From the ruins of the American Civil War (Russian fleets in SF, NY harbors reminding superpowers France and Britain not to invade the U.S. on behalf of the Confederacy), the 1860-65 bloodbath, the U.S. gradually became the world’s Rome, the announcement made fully with the loud bombs dropped on Japan—Britain’s former ally and brutal Chinese invader. The savagery of the 20th century was the ferocious, big-tech-driven, reaction of London bridge massively falling down.
President LBJ, whose window of fame was between the JFK assassination in 1963 and the MLK assassination in 1968, was a U.S. Southern Democrat, repairing the image of the Democratic party’s historic racism, as he bombed the hell out of Vietnam—a cynical, 1960s, consolidation of that “deep-state, Ivy League, uni-party” which ruled the U.S. from the summer of 1850 until November, 2016.
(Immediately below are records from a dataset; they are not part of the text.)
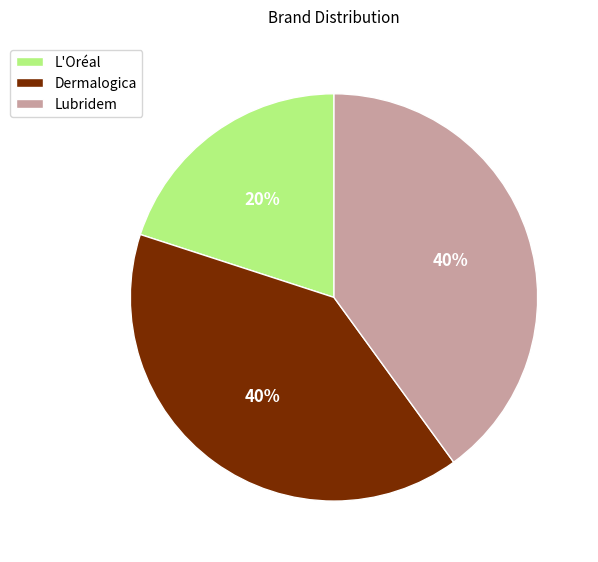

To the nearest percent, what percentage of the pie is Lubridem?

40%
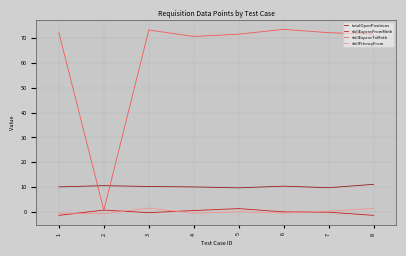

What is the smallest value displayed?

-1.3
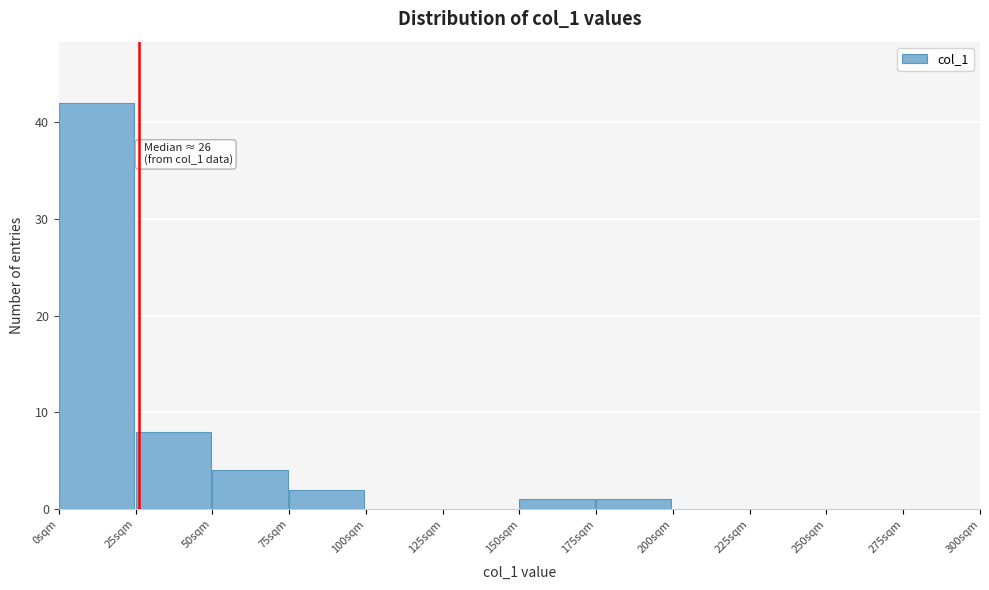

Over which range of the x-axis is the bar tallest?

0 to 25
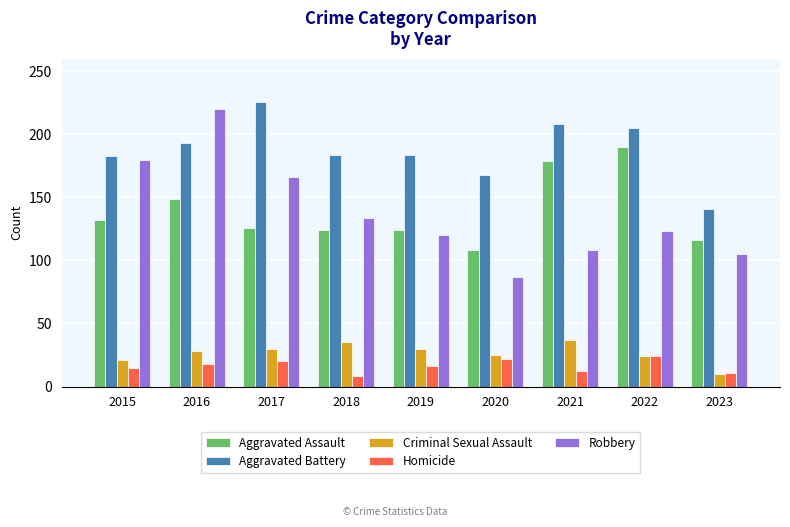

What is the minimum value for Aggravated Battery?

141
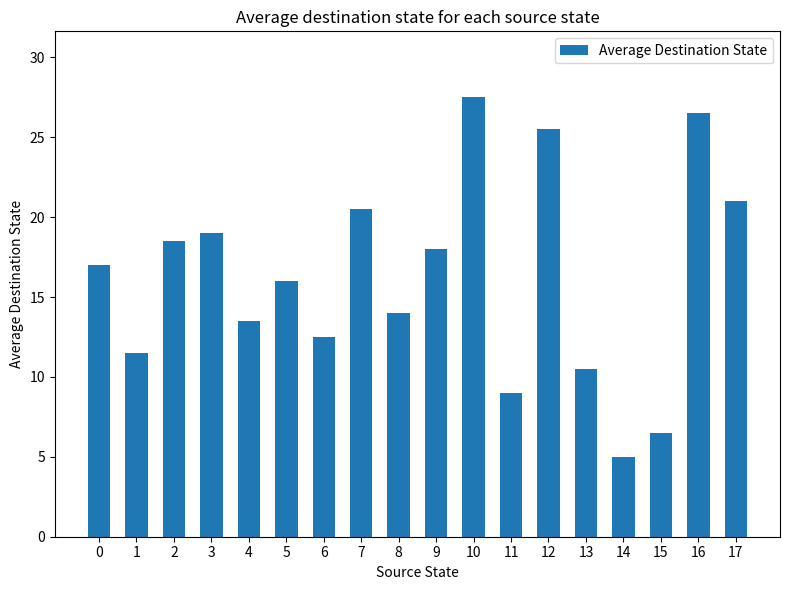

Does the chart contain stacked bars?

No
Martin Luther King was, like everyone else who goes into politics, a political pawn, but he gave a really good speech in which he said what should matter in Plato’s Republic is character, not the color of one’s skin.
Vladimir Nabokov, who spoke French, English and Russian in a privileged childhood in Russia, first fled the Soviets and later in Paris, the Nazis. His Jewish Russian wife prevented him from burning the manuscript of Lolita—written while he was teaching literature at Cornell and collecting butterflies. One of Nabokov’s siblings knew Ayn Rand. As a professor in the U.S., Nabokov, known as a sexist, disliked the American left.
Plato’s Republic would have banned Lolita. Good literature is about sin.
Color of skin, sin, and character.
It’s the complex middle term above—sin—which makes the other two impossible to reconcile; although it should be easy, right? Character. Yes. Skin color. No.